= Caaqil Dheryodhoobe =

Siyaad Qaasim better known as Caaqil Dheryodhoobe was a famous warrior chief and leader of a Duduble subclan said to have lived over 8 generations ago or roughly 300 years ago (late 1600s till mid 1700s).

He was known for being a highly gifted and wise speaker with many stories originating about him.

In one legendary tale, after a devastating war in Nugaal with a Majeerteen subclan from Garowe, Caaqil Siyaad was compelled to pay blood money, but sent goats as compensation. Dismayed by the humiliating gesture as blood money was traditionally valued in camels, the chief gave the following haiku puzzle to explain his rationale.

Riyuhu laba raggay la wadaagaan, haarka iyo hareedka

Riyuhu laba naagahay la wadaagaan, labada naas iyo labo jileeca

Riyuhu laba geelay la wadaagaan, qatinka iyo qaroomaysiga

Riyuhu laba farda la wadaagaan, gooha iyo gurdanka

Riyuhu laba lo'day la wadaagaan, laba gees iyo labaca

After the contest was judged in his favour - though this new practise was not seen again - it was said Caaqil's subclan were cursed.
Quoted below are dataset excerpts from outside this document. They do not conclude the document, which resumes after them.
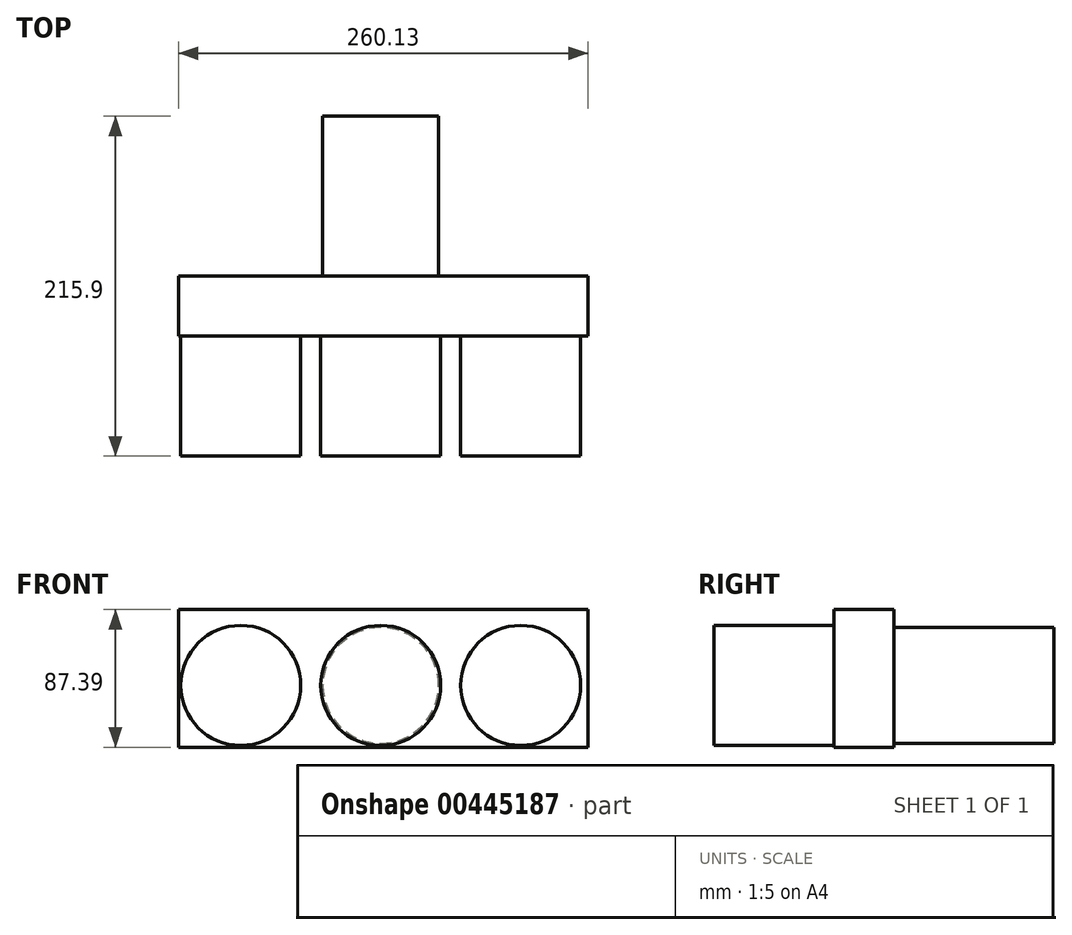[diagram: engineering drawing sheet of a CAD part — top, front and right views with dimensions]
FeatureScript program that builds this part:
annotation { "Feature Type Name" : "Feature", "Feature Type Description" : "" }
export const myFeature = defineFeature(function(context is Context, id is Id, definition is map)
    precondition{}
    {
        {
            var Q0;
            Q0=qCreatedBy(makeId("Front.planeOp"),FACE);
            var sketch = newSketch(context, id + "F0", { "sketchPlane" : qUnion([Q0])});
            skCircle(sketch, "E0", {"center": v(0, 0) * mm, "radius": 38.1 * mm});
            skLineSegment(sketch, "E1", {"start": v(-38.1, 0) * mm, "end": v(-88.9, 0) * mm});
            skCircle(sketch, "E2", {"center": v(-88.9, 0) * mm, "radius": 38.1 * mm});
            skLineSegment(sketch, "E3", {"start": v(38.1, 0) * mm, "end": v(88.9, 0) * mm});
            skCircle(sketch, "E4", {"center": v(88.9, 0) * mm, "radius": 38.1 * mm});
            skSolve(sketch);
        }
        {
            var Q0;
            Q0 = qSketchRegion(id + "F0", true);
            extrude(context, id + "F1", {"entities" : qUnion([Q0]), "depth" : 76.2 * mm});
        }
        {
            var Q0;
            Q0=qCreatedBy(makeId("Front.planeOp"),FACE);
            var sketch = newSketch(context, id + "F2", { "sketchPlane" : qUnion([Q0])});
            skLineSegment(sketch, "E5.bottom", {"start": v(-128.5, -39.27) * mm, "end": v(131.63, -39.27) * mm});
            skLineSegment(sketch, "E5.top", {"start": v(-128.5, 48.12) * mm, "end": v(131.63, 48.12) * mm});
            skLineSegment(sketch, "E5.left", {"start": v(-128.5, -39.27) * mm, "end": v(-128.5, 48.12) * mm});
            skLineSegment(sketch, "E5.right", {"start": v(131.63, -39.27) * mm, "end": v(131.63, 48.12) * mm});
            skSolve(sketch);
        }
        {
            var Q0;
            Q0 = qSketchRegion(id + "F2", true);
            extrude(context, id + "F3", {"entities" : qUnion([Q0]), "oppositeDirection" : true, "depth" : 38.1 * mm});
        }
        {
            var Q0;
            Q0=makeQuery(id+"F3.opExtrude","CAP_FACE",FACE,{"disambiguationData":[OSD([sQuery(id+"F2.wireOp",EDGE,"E5.bottom"),sQuery(id+"F2.wireOp",EDGE,"E5.top"),sQuery(id+"F2.wireOp",EDGE,"E5.left"),sQuery(id+"F2.wireOp",EDGE,"E5.right")])],"isStart":false});
            var sketch = newSketch(context, id + "F4", { "sketchPlane" : qUnion([Q0])});
            skCircle(sketch, "E6", {"center": v(0, 0) * mm, "radius": 36.77 * mm});
            skSolve(sketch);
        }
        {
            var Q0;
            Q0 = qSketchRegion(id + "F4", true);
            extrude(context, id + "F5", {"entities" : qUnion([Q0]), "operationType" : NewBodyOperationType.ADD, "depth" : 101.6 * mm});
        }
    });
Whilst curses are common among the tales of many clans who move away from areas of wars and drought, the town Mag Arile or Mag Ari with its famous tree can be found in the Nugaal region and some said to be nicknamed after the clan (Ciise Riyoole) who still live there today.

Ceelgaras, a district village in Galgaduud, is also named after Caaqil Siyaad Qaasim today.